*Work order*
Reproduce the records precisely. Omit every picture.
*** Opening Exercise material ***
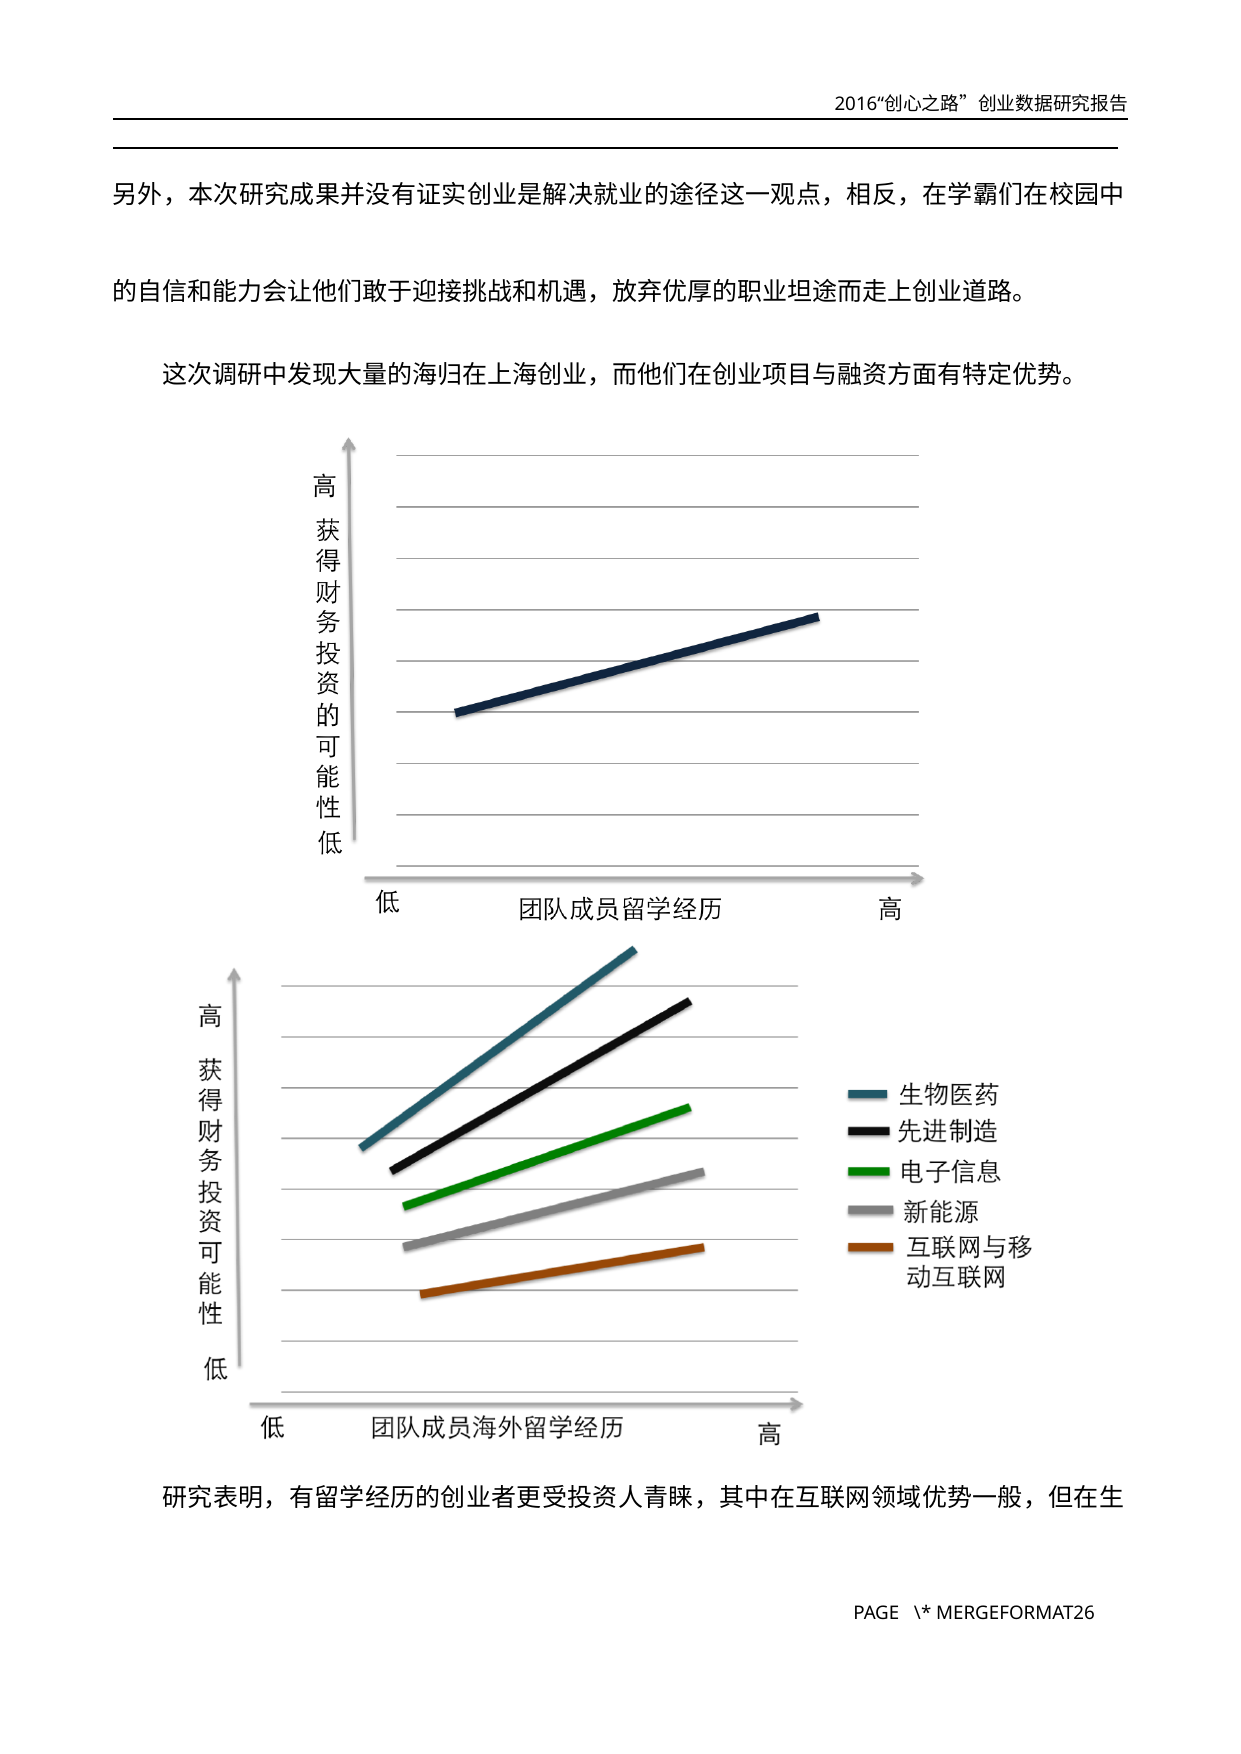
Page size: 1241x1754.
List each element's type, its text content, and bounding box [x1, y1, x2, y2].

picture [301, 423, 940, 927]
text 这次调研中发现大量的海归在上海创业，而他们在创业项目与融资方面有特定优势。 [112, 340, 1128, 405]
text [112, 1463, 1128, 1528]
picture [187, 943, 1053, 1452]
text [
*** Closing Exercise material ***
*Response area*
Page size: 1241x1754.
List each element's type, its text content, and bounding box [x1, y1, x2, y2].

picture [301, 423, 940, 927]
text 这次调研中发现大量的海归在上海创业，而他们在创业项目与融资方面有特定优势。 [112, 340, 1128, 405]
text [112, 1463, 1128, 1528]
picture [187, 943, 1053, 1452]
text [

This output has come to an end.